Minha filha, nesses dias, me viu com uma camiseta temática na qual estava escrito “A África não é um país”. Ela olhou com ar de dúvida, demorou, mas, para o alívio de um pai preocupado, completou: “ah, entendi África é um continente com um monte de países né? Mas pai”, ela continuou, “você nem veio de lá, por que tá usando essa camiseta?”. Como pai sei que esses momentos não se perdem e, assim, segui investindo no tema e perguntei: “E precisa ser de lá, minha filha?”. Buscando gerar empatia continuei o questionamento: “você não acha chato quando vê por aí uma pessoa dos Estados Unidos se espantando em descobrir que Buenos Aires não é a capital do Brasil?”. Terminei, a reflexão com a seguinte pergunta: “é ok que num país onde quase a metade da população descende de africanos saibamos tão pouco sobre a África?”.  Ela ficou pensativa e eu também.  

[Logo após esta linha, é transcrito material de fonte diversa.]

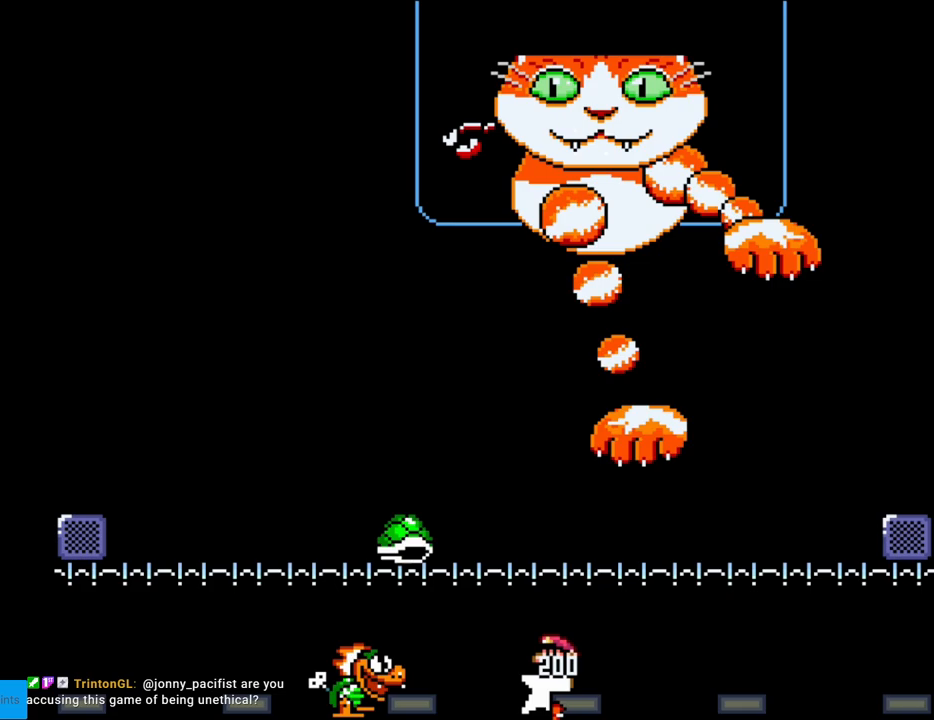
{"buttons": ["Y", "DPAD_LEFT"], "events": [[67, "DPAD_RIGHT", "up"], [83, "DPAD_LEFT", "down"], [417, "B", "down"], [450, "B", "up"]]}
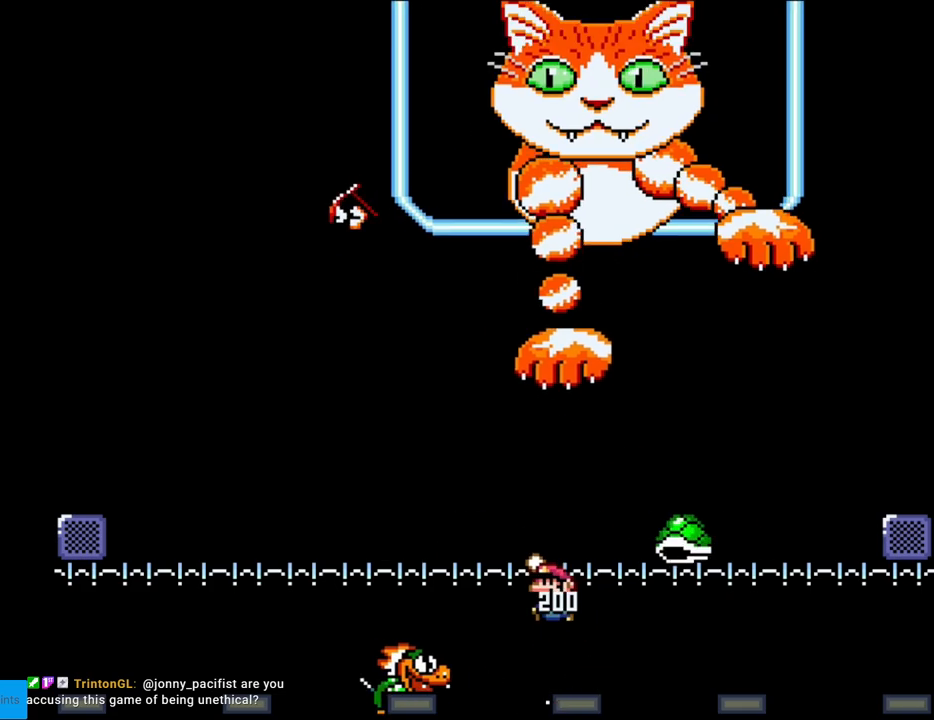
{"buttons": ["Y", "DPAD_LEFT"], "events": [[217, "DPAD_LEFT", "up"], [250, "DPAD_RIGHT", "down"], [433, "DPAD_RIGHT", "up"], [483, "DPAD_LEFT", "down"]]}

A conversa me tocou tanto que, no dia seguinte, levei o assunto para debater com alguns colegas. E, vejam só!  Este equívoco, além de ser mais comum do que parece, não se limita às crianças. Foi o que disse, então, minha colega, professora Mariana, com quem assino esta breve reflexão. Para apoiar sua constatação, trouxe exemplos recentes de situações ocorridas com ela enquanto lecionava História da África no ensino superior. Nas primeiras aulas, disse ela: “costumo sempre começar questionando meus alunos: O que é a África?”.  Sem meias palavras, muitos respondem: “Um país” ou “um grande país”. Há, ainda bem, os que repreendem, denunciando o erro: “a África é um continente, não um país!”. 

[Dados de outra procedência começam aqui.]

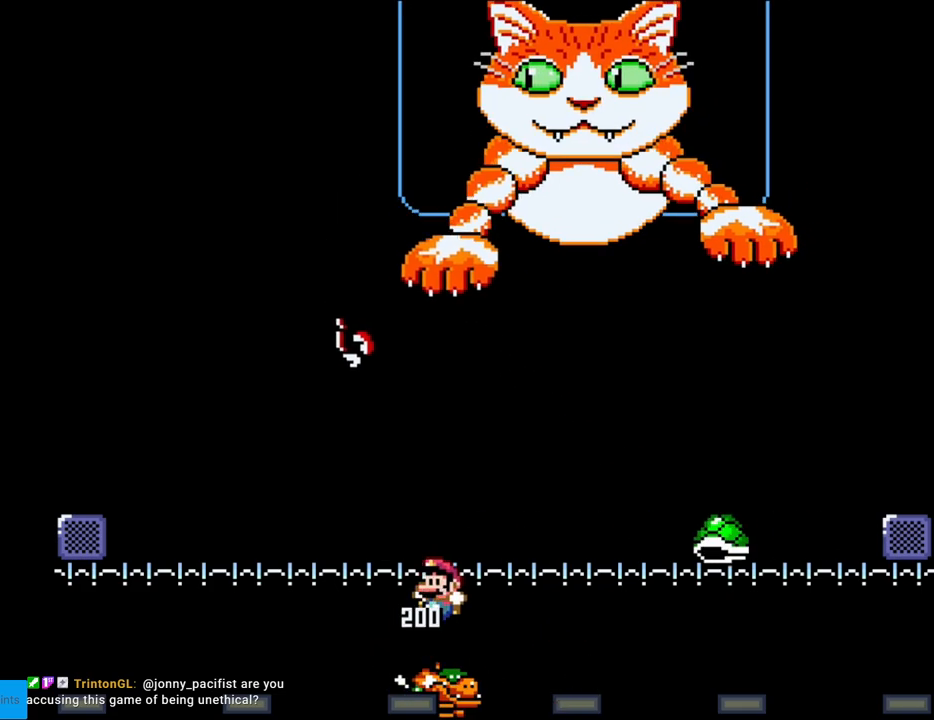
{"buttons": ["B", "Y", "DPAD_LEFT"], "events": [[333, "B", "down"]]}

Porém, neste mesmo contexto, não são raros os alunos que, ao serem indagados sobre nomes de capitais e países africanos mencionam a Jamaica ou o Haiti. Ou seja, seguiu pontuando a professora Mariana: “identificam a presença afrodiaspórica na região, mas erram os países, especificidades de suas culturas e localizações”.  

Em suma, sabe-se pouco da África aqui no Brasil. Diante disso, depois desta conversa, perguntamos a você leitor: teríamos os mesmos equívocos se o mesmo desafio fosse repetido indagando-se onde se localizam, no mapa mundi, Estados Unidos ou a Inglaterra? Talvez não. 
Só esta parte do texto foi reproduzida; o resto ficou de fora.